→ **THE TASK**:
Every line of the material is to be set down exactly as written.

[[ INPUT RECORDS, beginning ]]

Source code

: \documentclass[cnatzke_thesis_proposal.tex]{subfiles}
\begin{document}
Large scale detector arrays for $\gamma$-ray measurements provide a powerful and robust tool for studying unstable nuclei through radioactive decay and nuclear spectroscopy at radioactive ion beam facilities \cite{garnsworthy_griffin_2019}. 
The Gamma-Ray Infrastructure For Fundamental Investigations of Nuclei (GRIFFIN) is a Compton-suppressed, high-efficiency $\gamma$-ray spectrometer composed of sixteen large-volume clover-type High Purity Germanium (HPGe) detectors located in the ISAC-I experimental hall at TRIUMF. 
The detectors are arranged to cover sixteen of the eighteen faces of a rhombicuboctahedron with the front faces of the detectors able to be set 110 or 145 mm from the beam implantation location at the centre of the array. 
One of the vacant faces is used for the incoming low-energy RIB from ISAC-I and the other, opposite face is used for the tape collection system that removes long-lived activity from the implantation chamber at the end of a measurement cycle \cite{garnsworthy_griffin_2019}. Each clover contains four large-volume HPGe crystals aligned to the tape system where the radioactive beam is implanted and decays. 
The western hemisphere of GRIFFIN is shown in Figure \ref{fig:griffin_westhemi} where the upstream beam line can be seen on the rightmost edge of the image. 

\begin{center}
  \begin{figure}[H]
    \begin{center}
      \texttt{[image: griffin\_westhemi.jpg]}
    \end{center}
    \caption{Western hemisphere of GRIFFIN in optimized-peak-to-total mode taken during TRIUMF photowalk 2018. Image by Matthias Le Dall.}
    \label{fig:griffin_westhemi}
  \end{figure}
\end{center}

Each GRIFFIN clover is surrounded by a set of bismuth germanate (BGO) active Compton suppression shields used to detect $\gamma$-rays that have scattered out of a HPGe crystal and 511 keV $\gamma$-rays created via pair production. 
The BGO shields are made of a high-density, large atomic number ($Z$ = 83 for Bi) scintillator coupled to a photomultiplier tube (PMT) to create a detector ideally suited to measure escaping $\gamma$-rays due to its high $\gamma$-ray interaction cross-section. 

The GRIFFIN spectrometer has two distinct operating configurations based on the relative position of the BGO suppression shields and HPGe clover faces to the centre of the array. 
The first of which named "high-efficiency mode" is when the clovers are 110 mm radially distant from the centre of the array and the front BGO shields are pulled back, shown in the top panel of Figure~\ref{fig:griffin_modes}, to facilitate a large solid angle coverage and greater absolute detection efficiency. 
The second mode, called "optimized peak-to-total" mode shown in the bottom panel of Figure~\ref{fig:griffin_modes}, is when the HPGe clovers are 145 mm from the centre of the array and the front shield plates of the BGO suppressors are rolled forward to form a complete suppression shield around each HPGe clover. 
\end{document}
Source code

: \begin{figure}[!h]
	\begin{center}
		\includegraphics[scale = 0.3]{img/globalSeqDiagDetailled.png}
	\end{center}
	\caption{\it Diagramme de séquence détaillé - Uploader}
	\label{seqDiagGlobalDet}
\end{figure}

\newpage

[[ INPUT RECORDS, end ]]

→ **ANSWER BOX**:
Source code

: \documentclass[cnatzke_thesis_proposal.tex]{subfiles}
\begin{document}
Large scale detector arrays for $\gamma$-ray measurements provide a powerful and robust tool for studying unstable nuclei through radioactive decay and nuclear spectroscopy at radioactive ion beam facilities \cite{garnsworthy_griffin_2019}. 
The Gamma-Ray Infrastructure For Fundamental Investigations of Nuclei (GRIFFIN) is a Compton-suppressed, high-efficiency $\gamma$-ray spectrometer composed of sixteen large-volume clover-type High Purity Germanium (HPGe) detectors located in the ISAC-I experimental hall at TRIUMF. 
The detectors are arranged to cover sixteen of the eighteen faces of a rhombicuboctahedron with the front faces of the detectors able to be set 110 or 145 mm from the beam implantation location at the centre of the array. 
One of the vacant faces is used for the incoming low-energy RIB from ISAC-I and the other, opposite face is used for the tape collection system that removes long-lived activity from the implantation chamber at the end of a measurement cycle \cite{garnsworthy_griffin_2019}. Each clover contains four large-volume HPGe crystals aligned to the tape system where the radioactive beam is implanted and decays. 
The western hemisphere of GRIFFIN is shown in Figure \ref{fig:griffin_westhemi} where the upstream beam line can be seen on the rightmost edge of the image. 

\begin{center}
  \begin{figure}[H]
    \begin{center}
      \texttt{[image: griffin\_westhemi.jpg]}
    \end{center}
    \caption{Western hemisphere of GRIFFIN in optimized-peak-to-total mode taken during TRIUMF photowalk 2018. Image by Matthias Le Dall.}
    \label{fig:griffin_westhemi}
  \end{figure}
\end{center}

Each GRIFFIN clover is surrounded by a set of bismuth germanate (BGO) active Compton suppression shields used to detect $\gamma$-rays that have scattered out of a HPGe crystal and 511 keV $\gamma$-rays created via pair production. 
The BGO shields are made of a high-density, large atomic number ($Z$ = 83 for Bi) scintillator coupled to a photomultiplier tube (PMT) to create a detector ideally suited to measure escaping $\gamma$-rays due to its high $\gamma$-ray interaction cross-section. 

The GRIFFIN spectrometer has two distinct operating configurations based on the relative position of the BGO suppression shields and HPGe clover faces to the centre of the array. 
The first of which named "high-efficiency mode" is when the clovers are 110 mm radially distant from the centre of the array and the front BGO shields are pulled back, shown in the top panel of Figure~\ref{fig:griffin_modes}, to facilitate a large solid angle coverage and greater absolute detection efficiency. 
The second mode, called "optimized peak-to-total" mode shown in the bottom panel of Figure~\ref{fig:griffin_modes}, is when the HPGe clovers are 145 mm from the centre of the array and the front shield plates of the BGO suppressors are rolled forward to form a complete suppression shield around each HPGe clover. 
\end{document}
Source code

: \begin{figure}[!h]
	\begin{center}
		\includegraphics[scale = 0.3]{img/globalSeqDiagDetailled.png}
	\end{center}
	\caption{\it Diagramme de séquence détaillé - Uploader}
	\label{seqDiagGlobalDet}
\end{figure}

\newpage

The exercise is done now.